[Dataset rows]
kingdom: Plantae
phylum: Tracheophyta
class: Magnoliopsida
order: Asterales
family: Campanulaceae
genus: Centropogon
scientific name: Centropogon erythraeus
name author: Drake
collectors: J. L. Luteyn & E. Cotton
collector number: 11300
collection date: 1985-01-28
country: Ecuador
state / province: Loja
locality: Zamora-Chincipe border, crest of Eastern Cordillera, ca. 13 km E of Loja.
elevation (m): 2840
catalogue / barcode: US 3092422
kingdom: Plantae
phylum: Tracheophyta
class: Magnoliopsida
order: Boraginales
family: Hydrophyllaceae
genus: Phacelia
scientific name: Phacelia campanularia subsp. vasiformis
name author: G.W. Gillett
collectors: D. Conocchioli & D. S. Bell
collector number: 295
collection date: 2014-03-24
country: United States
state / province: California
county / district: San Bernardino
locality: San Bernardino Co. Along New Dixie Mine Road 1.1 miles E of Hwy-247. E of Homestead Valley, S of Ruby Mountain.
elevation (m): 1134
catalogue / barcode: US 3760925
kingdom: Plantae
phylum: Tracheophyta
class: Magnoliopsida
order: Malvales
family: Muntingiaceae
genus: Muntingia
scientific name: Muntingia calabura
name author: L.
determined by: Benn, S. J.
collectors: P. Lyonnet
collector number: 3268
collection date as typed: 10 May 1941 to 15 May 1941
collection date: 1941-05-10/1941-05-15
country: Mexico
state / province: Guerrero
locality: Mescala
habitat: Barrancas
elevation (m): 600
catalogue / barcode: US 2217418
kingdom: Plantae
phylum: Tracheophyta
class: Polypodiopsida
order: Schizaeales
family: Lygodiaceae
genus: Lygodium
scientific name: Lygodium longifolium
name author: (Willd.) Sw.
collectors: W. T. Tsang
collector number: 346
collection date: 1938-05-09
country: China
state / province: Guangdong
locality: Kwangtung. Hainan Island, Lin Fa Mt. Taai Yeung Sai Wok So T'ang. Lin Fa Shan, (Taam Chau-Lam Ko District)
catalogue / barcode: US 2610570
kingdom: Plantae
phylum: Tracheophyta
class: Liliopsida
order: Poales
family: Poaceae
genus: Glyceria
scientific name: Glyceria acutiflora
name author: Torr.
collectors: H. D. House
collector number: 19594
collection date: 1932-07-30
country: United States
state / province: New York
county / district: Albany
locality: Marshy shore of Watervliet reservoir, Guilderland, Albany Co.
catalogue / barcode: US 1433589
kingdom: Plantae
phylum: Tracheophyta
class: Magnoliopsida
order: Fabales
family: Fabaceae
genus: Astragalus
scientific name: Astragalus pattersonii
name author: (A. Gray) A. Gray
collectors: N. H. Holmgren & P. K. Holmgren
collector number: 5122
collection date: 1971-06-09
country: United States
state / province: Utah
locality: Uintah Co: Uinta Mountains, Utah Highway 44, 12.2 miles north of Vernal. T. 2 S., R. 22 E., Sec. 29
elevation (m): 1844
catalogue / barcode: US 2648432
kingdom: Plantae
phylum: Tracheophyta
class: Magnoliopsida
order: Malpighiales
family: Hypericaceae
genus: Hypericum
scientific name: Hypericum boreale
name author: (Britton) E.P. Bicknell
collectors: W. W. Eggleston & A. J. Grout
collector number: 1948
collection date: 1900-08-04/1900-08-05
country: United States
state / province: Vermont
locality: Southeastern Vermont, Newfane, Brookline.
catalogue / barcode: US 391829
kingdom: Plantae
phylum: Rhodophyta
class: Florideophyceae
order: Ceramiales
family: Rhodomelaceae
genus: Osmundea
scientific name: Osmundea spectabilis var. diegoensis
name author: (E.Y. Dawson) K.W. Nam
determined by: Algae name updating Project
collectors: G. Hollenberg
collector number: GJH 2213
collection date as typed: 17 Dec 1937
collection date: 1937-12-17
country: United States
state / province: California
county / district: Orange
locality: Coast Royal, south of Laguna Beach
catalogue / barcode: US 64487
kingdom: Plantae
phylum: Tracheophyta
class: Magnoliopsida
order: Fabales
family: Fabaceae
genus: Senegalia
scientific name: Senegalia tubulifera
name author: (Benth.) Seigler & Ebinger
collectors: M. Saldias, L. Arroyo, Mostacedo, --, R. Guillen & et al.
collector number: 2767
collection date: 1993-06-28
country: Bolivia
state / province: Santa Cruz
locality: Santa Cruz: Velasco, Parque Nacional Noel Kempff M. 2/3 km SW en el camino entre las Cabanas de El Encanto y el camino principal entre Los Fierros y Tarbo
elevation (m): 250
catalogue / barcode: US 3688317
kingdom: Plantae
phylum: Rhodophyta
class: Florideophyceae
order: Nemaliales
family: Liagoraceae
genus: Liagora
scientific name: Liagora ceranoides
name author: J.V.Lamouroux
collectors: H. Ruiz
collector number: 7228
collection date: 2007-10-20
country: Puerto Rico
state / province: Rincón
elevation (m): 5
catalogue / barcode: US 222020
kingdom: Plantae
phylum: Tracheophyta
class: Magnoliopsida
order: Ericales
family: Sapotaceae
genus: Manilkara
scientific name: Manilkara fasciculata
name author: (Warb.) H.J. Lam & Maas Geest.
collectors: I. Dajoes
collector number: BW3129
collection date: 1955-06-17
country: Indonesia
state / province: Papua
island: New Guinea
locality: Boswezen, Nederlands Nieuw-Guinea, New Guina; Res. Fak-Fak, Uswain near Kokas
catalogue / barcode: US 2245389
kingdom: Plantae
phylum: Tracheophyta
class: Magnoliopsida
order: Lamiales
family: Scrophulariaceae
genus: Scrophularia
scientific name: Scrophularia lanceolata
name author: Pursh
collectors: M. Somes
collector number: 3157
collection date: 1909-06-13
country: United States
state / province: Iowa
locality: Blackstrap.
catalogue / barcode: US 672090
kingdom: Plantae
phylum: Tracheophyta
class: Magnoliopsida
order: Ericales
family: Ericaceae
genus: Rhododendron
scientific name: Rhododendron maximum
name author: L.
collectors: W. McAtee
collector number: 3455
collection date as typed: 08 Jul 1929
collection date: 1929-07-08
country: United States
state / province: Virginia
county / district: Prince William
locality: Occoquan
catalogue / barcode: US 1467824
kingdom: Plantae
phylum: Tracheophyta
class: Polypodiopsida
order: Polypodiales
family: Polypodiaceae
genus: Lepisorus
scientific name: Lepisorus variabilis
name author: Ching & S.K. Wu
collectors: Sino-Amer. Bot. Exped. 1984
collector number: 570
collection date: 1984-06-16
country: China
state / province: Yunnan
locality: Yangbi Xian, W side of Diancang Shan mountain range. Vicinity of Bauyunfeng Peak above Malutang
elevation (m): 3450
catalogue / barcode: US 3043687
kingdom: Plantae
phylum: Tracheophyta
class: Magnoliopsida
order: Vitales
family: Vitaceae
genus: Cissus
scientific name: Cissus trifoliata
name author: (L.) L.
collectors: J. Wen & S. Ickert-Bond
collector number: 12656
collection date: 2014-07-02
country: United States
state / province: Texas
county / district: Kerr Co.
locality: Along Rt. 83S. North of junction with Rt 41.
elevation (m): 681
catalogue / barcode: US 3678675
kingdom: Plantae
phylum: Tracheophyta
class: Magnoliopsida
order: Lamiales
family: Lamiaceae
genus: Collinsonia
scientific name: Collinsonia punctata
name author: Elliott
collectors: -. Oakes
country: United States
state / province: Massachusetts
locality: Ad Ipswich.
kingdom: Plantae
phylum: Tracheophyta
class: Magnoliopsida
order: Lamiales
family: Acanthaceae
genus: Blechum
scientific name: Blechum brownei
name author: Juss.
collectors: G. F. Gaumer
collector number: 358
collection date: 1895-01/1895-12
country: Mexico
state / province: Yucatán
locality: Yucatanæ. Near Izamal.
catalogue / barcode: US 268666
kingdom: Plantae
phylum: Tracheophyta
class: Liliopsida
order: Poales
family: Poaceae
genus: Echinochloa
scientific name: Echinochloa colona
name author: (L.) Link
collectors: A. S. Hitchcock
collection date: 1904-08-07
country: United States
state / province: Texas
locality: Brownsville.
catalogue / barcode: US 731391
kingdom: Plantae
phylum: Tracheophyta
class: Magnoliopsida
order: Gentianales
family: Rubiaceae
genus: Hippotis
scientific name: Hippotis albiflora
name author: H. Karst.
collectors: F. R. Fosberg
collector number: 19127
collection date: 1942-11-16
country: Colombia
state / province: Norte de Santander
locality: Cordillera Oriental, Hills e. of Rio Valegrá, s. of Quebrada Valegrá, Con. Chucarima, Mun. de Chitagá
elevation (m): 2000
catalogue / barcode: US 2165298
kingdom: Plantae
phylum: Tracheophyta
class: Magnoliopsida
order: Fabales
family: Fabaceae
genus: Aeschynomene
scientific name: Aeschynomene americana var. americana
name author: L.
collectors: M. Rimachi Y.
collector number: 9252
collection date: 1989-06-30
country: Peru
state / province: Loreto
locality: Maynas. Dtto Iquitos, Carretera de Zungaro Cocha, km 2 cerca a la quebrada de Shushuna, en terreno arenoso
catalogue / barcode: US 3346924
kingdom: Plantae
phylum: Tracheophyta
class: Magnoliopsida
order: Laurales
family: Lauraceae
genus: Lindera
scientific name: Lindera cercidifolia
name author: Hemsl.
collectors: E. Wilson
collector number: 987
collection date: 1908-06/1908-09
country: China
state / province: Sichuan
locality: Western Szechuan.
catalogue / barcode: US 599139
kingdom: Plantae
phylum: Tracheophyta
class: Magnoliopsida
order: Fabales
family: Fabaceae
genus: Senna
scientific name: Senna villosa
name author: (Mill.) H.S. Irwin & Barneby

* _Written request_:
Please update everything from the line containing "collection date: 2014-07-02" down to the line containing "catalogue / barcode: US 268666" by changing "locality" to "place" and keeping all else as it is.

* _Exercise output_:
collection date: 2014-07-02
country: United States
state / province: Texas
county / district: Kerr Co.
place: Along Rt. 83S. North of junction with Rt 41.
elevation (m): 681
catalogue / barcode: US 3678675
kingdom: Plantae
phylum: Tracheophyta
class: Magnoliopsida
order: Lamiales
family: Lamiaceae
genus: Collinsonia
scientific name: Collinsonia punctata
name author: Elliott
collectors: -. Oakes
country: United States
state / province: Massachusetts
place: Ad Ipswich.
kingdom: Plantae
phylum: Tracheophyta
class: Magnoliopsida
order: Lamiales
family: Acanthaceae
genus: Blechum
scientific name: Blechum brownei
name author: Juss.
collectors: G. F. Gaumer
collector number: 358
collection date: 1895-01/1895-12
country: Mexico
state / province: Yucatán
place: Yucatanæ. Near Izamal.
catalogue / barcode: US 268666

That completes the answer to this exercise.